### DIRECTION
Please return the data below verbatim, from the line with "on h=11 m=56." up to and including the line with "Out: h=8 m=59", and nothing else.

··· DATA TO USE ···

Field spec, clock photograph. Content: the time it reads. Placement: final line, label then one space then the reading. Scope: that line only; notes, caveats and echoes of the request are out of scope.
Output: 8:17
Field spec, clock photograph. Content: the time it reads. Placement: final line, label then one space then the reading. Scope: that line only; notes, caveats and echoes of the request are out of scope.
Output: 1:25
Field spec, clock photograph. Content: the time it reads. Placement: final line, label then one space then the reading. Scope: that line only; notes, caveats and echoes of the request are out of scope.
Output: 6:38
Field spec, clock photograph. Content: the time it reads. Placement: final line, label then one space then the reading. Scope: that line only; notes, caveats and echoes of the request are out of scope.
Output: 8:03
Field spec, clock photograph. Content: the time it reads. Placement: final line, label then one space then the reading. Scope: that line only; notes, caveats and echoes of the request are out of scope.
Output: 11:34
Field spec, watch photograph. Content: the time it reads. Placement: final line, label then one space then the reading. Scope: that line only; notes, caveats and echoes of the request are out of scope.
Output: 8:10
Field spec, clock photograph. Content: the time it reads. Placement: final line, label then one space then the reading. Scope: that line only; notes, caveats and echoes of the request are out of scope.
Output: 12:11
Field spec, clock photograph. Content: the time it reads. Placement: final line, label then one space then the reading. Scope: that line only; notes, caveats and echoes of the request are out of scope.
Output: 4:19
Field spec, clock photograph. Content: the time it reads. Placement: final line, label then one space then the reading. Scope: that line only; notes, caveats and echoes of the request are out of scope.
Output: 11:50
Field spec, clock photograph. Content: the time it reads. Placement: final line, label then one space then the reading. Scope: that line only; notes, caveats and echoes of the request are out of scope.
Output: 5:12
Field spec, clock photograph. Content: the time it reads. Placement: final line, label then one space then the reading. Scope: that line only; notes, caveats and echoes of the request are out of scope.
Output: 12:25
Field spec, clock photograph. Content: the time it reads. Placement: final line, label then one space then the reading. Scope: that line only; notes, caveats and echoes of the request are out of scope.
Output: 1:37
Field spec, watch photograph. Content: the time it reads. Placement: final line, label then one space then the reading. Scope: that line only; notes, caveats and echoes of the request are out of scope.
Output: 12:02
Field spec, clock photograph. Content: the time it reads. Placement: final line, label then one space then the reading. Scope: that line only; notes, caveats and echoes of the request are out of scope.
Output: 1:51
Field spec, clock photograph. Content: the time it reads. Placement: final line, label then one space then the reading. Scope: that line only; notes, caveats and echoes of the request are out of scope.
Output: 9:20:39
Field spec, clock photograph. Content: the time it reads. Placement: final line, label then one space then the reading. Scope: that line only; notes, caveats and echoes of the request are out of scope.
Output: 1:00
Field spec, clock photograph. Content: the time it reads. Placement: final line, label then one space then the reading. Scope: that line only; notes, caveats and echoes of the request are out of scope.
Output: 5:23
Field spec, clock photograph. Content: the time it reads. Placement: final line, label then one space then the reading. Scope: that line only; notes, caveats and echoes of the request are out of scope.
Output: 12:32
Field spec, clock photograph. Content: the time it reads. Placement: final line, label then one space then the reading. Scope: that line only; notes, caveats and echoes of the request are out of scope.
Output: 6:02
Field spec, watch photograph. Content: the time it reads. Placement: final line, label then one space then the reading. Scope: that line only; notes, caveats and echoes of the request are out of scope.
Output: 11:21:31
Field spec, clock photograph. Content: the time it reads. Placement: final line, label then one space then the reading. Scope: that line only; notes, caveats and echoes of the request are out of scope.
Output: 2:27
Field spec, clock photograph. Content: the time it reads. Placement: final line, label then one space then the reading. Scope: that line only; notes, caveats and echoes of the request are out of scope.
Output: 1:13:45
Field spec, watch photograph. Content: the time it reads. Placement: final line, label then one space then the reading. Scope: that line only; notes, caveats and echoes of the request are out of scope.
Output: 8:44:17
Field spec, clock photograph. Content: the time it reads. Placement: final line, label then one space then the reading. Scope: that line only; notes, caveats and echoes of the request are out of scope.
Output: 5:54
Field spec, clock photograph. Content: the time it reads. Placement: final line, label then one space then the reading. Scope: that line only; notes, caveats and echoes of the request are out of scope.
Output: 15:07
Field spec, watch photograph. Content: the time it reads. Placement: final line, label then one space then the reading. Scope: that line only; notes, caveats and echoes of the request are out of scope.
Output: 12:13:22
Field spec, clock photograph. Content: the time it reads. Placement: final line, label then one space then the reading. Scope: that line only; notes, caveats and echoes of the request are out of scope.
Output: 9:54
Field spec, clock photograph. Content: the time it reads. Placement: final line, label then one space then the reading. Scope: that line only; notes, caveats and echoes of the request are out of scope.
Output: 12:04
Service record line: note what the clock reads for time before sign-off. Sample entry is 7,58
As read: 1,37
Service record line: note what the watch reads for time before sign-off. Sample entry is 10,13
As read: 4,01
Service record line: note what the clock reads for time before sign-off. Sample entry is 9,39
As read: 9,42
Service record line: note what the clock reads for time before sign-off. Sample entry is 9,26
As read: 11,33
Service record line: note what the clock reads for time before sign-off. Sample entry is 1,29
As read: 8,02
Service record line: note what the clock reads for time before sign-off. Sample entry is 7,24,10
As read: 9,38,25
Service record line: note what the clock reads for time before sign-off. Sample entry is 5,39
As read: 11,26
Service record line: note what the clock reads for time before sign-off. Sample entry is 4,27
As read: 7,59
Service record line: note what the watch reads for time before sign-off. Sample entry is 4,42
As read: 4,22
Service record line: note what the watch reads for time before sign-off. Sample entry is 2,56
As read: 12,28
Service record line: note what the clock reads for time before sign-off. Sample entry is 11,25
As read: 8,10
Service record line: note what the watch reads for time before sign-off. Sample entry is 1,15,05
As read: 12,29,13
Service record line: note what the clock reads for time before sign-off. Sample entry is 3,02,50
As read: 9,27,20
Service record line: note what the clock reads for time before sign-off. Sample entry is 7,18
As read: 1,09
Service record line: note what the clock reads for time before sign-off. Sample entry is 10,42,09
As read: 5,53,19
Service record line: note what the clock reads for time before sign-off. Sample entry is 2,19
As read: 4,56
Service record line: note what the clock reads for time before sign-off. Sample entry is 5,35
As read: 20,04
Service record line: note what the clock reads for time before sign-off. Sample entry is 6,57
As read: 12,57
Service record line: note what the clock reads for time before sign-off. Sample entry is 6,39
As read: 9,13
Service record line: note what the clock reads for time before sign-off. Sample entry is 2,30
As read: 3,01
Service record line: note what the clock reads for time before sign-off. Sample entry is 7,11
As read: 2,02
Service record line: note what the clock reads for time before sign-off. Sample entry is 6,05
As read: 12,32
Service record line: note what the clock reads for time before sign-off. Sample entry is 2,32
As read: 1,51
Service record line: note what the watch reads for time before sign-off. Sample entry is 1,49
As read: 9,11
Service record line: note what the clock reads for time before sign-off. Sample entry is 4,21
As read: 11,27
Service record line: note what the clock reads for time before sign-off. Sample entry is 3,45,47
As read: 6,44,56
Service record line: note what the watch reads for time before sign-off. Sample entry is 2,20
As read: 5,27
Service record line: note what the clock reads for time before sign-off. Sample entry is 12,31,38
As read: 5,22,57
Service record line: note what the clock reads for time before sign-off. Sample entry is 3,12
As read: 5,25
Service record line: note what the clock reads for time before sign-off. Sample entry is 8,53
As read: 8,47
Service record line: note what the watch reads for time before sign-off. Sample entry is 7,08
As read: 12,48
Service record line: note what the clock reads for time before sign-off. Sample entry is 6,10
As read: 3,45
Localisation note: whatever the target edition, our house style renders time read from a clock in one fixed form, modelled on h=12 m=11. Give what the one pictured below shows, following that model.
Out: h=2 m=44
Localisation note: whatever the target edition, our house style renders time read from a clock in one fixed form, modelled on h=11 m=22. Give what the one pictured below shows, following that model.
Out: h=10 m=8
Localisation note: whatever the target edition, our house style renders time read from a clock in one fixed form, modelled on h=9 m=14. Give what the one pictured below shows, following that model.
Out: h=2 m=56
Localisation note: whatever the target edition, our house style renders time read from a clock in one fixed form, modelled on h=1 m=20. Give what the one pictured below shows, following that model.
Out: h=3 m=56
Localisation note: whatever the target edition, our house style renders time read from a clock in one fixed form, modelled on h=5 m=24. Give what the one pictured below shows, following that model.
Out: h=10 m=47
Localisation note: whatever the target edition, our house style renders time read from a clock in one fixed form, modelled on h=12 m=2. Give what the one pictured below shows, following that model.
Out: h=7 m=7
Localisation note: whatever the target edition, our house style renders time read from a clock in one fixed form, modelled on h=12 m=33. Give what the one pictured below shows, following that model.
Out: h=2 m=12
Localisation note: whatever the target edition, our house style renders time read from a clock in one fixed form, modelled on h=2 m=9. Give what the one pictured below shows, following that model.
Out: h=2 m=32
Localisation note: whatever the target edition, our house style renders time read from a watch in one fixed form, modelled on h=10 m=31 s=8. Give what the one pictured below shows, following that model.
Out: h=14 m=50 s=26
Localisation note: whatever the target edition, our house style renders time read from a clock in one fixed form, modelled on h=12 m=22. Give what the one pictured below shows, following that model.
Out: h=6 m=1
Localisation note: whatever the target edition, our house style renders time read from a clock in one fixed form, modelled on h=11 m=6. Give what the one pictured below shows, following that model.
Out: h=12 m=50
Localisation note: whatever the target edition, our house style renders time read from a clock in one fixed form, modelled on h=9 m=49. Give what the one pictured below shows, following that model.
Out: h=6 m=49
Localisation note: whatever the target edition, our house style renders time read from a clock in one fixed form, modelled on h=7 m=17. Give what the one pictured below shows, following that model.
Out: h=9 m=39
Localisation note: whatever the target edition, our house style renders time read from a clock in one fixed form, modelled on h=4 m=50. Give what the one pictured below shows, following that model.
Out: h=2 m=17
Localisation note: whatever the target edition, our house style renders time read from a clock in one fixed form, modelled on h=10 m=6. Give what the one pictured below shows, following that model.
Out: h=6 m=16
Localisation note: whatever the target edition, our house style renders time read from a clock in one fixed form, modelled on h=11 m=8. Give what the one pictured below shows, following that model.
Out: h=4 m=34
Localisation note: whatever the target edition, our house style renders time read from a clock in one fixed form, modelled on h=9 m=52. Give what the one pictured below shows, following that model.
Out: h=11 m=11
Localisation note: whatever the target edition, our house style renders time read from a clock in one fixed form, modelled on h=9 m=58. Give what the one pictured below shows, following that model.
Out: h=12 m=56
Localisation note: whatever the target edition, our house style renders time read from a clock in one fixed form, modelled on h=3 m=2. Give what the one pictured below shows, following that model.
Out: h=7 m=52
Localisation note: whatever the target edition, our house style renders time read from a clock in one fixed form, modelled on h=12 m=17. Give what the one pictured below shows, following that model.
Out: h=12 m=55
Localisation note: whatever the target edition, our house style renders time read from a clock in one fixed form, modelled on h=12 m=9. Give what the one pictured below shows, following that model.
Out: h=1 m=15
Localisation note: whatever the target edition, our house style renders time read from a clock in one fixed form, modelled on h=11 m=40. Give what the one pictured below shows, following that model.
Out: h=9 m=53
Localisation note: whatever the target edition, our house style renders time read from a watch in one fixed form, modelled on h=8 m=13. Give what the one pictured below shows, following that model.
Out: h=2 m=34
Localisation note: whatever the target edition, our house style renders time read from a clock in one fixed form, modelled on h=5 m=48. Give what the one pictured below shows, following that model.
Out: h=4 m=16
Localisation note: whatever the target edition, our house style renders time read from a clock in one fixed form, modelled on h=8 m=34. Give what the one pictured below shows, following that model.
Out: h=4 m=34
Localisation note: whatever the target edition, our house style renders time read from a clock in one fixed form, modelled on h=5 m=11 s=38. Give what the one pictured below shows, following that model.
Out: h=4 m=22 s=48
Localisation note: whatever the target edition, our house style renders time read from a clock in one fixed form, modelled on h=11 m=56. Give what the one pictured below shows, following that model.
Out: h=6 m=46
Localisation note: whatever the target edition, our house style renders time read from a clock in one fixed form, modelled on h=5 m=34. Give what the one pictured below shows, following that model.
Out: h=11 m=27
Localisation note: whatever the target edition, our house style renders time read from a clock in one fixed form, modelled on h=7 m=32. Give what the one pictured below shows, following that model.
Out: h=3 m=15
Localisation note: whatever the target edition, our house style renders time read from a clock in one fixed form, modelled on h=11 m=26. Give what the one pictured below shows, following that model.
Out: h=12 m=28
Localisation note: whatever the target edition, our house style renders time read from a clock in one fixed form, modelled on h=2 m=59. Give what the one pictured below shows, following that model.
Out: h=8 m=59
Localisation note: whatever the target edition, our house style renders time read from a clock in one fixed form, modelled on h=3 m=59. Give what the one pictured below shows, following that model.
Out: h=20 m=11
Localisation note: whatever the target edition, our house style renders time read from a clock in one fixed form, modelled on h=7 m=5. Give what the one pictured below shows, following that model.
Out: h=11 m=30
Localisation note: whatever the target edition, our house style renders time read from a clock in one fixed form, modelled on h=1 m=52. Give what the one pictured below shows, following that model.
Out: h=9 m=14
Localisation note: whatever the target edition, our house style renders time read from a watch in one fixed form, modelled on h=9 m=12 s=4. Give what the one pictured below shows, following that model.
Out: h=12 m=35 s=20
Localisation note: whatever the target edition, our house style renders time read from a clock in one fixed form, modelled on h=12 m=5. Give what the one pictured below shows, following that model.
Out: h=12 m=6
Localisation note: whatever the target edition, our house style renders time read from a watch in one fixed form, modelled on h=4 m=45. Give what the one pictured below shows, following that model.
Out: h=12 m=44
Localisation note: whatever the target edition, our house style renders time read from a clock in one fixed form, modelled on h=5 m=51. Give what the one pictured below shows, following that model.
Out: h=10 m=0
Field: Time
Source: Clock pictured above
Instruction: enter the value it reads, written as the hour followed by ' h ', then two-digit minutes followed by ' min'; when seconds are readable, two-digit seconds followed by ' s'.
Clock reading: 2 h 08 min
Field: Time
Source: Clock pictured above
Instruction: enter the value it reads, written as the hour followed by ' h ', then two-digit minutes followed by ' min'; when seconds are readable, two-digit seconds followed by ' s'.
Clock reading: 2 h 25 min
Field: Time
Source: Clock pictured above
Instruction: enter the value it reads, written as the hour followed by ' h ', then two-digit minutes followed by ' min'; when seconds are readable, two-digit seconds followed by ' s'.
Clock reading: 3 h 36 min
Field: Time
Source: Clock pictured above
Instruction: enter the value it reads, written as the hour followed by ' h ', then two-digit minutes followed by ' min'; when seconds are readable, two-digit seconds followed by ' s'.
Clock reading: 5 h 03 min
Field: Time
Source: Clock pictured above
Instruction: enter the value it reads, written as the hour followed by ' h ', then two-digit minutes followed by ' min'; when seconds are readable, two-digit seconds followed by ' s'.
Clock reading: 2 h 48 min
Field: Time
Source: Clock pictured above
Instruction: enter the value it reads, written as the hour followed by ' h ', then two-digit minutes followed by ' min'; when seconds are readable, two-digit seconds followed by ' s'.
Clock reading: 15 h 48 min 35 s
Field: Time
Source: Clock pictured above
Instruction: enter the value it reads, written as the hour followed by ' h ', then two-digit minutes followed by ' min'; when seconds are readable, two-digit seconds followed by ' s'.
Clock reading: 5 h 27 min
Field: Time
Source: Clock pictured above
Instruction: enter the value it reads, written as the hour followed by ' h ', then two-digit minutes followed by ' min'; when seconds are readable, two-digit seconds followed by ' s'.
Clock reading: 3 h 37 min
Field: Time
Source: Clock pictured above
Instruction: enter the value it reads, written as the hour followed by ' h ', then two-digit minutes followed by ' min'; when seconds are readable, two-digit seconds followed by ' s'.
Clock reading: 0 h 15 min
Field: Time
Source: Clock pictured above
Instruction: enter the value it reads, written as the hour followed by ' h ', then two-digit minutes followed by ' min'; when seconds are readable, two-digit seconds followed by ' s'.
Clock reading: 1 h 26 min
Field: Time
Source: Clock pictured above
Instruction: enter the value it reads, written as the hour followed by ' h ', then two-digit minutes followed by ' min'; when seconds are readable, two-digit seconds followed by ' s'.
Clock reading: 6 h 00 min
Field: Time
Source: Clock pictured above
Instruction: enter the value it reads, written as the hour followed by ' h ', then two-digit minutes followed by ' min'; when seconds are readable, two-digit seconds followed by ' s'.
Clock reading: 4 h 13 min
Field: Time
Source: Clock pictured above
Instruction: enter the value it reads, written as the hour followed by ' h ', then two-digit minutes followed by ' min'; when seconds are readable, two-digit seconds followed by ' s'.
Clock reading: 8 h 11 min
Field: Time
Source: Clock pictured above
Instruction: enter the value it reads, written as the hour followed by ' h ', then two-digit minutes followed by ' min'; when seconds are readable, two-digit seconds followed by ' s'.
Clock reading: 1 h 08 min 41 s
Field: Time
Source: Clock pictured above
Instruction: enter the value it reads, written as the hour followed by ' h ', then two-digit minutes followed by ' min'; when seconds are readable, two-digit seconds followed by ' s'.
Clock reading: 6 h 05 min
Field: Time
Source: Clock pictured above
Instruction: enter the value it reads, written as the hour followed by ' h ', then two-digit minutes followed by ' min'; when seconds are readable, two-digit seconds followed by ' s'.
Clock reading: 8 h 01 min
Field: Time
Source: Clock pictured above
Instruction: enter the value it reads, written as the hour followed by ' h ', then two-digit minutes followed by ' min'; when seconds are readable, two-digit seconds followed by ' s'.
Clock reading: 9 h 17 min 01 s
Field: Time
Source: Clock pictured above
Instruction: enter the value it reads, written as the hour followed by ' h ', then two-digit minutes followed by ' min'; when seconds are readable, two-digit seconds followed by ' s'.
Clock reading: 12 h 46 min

···

### SOLVED PROBLEM
Localisation note: whatever the target edition, our house style renders time read from a clock in one fixed form, modelled on h=11 m=56. Give what the one pictured below shows, following that model.
Out: h=6 m=46
Localisation note: whatever the target edition, our house style renders time read from a clock in one fixed form, modelled on h=5 m=34. Give what the one pictured below shows, following that model.
Out: h=11 m=27
Localisation note: whatever the target edition, our house style renders time read from a clock in one fixed form, modelled on h=7 m=32. Give what the one pictured below shows, following that model.
Out: h=3 m=15
Localisation note: whatever the target edition, our house style renders time read from a clock in one fixed form, modelled on h=11 m=26. Give what the one pictured below shows, following that model.
Out: h=12 m=28
Localisation note: whatever the target edition, our house style renders time read from a clock in one fixed form, modelled on h=2 m=59. Give what the one pictured below shows, following that model.
Out: h=8 m=59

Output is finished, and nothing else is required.